■ TASK BRIEF
Reproduce verbatim the lines of the data below, from the line containing "### [authentication](docs/sdks/authentication/README.md)" through the line containing "an auth token.", including both of those lines.

(Stored data entries)
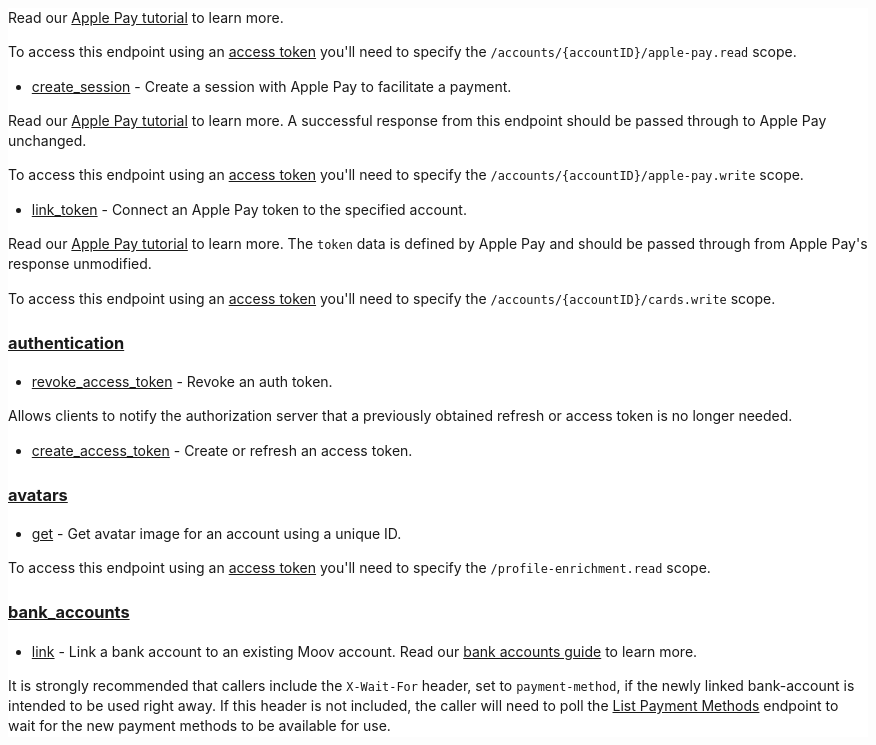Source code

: Read our [Apple Pay tutorial](https://docs.moov.io/guides/sources/cards/apple-pay/#register-your-domains) to learn more. 

To access this endpoint using an [access token](https://docs.moov.io/api/authentication/access-tokens/) 
you'll need to specify the `/accounts/{accountID}/apple-pay.read` scope.
* [create_session](docs/sdks/applepay/README.md#create_session) - Create a session with Apple Pay to facilitate a payment. 

Read our [Apple Pay tutorial](https://docs.moov.io/guides/sources/cards/apple-pay/#register-your-domains) to learn more. 
A successful response from this endpoint should be passed through to Apple Pay unchanged. 

To access this endpoint using an [access token](https://docs.moov.io/api/authentication/access-tokens/) 
you'll need to specify the `/accounts/{accountID}/apple-pay.write` scope.
* [link_token](docs/sdks/applepay/README.md#link_token) - Connect an Apple Pay token to the specified account. 

Read our [Apple Pay tutorial](https://docs.moov.io/guides/sources/cards/apple-pay/#register-your-domains) to learn more. 
The `token` data is defined by Apple Pay and should be passed through from Apple Pay's response unmodified.

To access this endpoint using an [access token](https://docs.moov.io/api/authentication/access-tokens/) 
you'll need to specify the `/accounts/{accountID}/cards.write` scope.

### [authentication](docs/sdks/authentication/README.md)

* [revoke_access_token](docs/sdks/authentication/README.md#revoke_access_token) - Revoke an auth token.

Allows clients to notify the authorization server that a previously obtained refresh or access token is no longer needed.
* [create_access_token](docs/sdks/authentication/README.md#create_access_token) - Create or refresh an access token.

### [avatars](docs/sdks/avatars/README.md)

* [get](docs/sdks/avatars/README.md#get) - Get avatar image for an account using a unique ID.    

To access this endpoint using an [access token](https://docs.moov.io/api/authentication/access-tokens/) 
you'll need to specify the `/profile-enrichment.read` scope.

### [bank_accounts](docs/sdks/bankaccounts/README.md)

* [link](docs/sdks/bankaccounts/README.md#link) - Link a bank account to an existing Moov account. Read our [bank accounts guide](https://docs.moov.io/guides/sources/bank-accounts/) to learn more.

It is strongly recommended that callers include the `X-Wait-For` header, set to `payment-method`, if the newly linked
bank-account is intended to be used right away. If this header is not included, the caller will need to poll the [List Payment
Methods](https://docs.moov.io/api/sources/payment-methods/list/)
endpoint to wait for the new payment methods to be available for use.
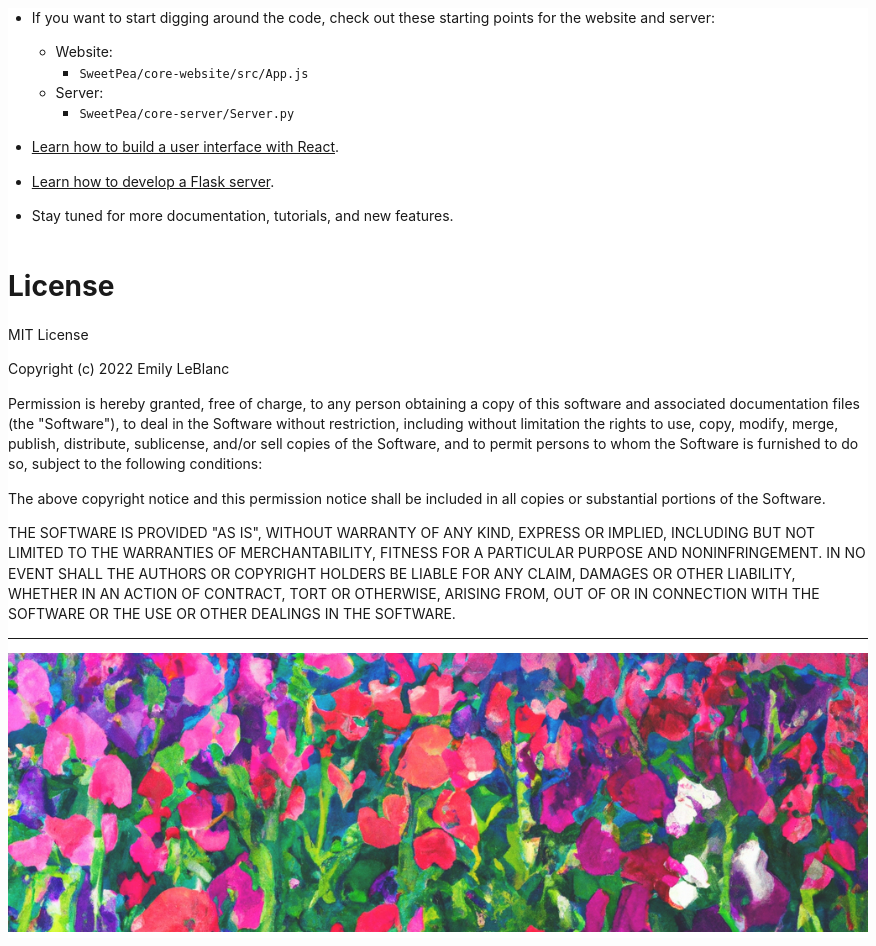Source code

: * If you want to start digging around the code, check out these starting points for the website and server:

    * Website:
        * `SweetPea/core-website/src/App.js`
    * Server:
        * `SweetPea/core-server/Server.py`


* [Learn how to build a user interface with React](https://reactjs.org/tutorial/tutorial.html).


* [Learn how to develop a Flask server](https://flask.palletsprojects.com/en/2.2.x/quickstart/#a-minimal-application).

* Stay tuned for more documentation, tutorials, and new features.








# License
MIT License

Copyright (c) 2022 Emily LeBlanc

Permission is hereby granted, free of charge, to any person obtaining a copy
of this software and associated documentation files (the "Software"), to deal
in the Software without restriction, including without limitation the rights
to use, copy, modify, merge, publish, distribute, sublicense, and/or sell
copies of the Software, and to permit persons to whom the Software is
furnished to do so, subject to the following conditions:

The above copyright notice and this permission notice shall be included in all
copies or substantial portions of the Software.

THE SOFTWARE IS PROVIDED "AS IS", WITHOUT WARRANTY OF ANY KIND, EXPRESS OR
IMPLIED, INCLUDING BUT NOT LIMITED TO THE WARRANTIES OF MERCHANTABILITY,
FITNESS FOR A PARTICULAR PURPOSE AND NONINFRINGEMENT. IN NO EVENT SHALL THE
AUTHORS OR COPYRIGHT HOLDERS BE LIABLE FOR ANY CLAIM, DAMAGES OR OTHER
LIABILITY, WHETHER IN AN ACTION OF CONTRACT, TORT OR OTHERWISE, ARISING FROM,
OUT OF OR IN CONNECTION WITH THE SOFTWARE OR THE USE OR OTHER DEALINGS IN THE
SOFTWARE.

---
<p align="center">
  <img style="width:100%" src="resources/fig/sweetpea-banner.png" alt="An impressionist-style painting of a field of SweetPeas. Original image created with OpenAI's DALL·E 2."/>

</p>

■ TASK RESULT
### [authentication](docs/sdks/authentication/README.md)

* [revoke_access_token](docs/sdks/authentication/README.md#revoke_access_token) - Revoke an auth token.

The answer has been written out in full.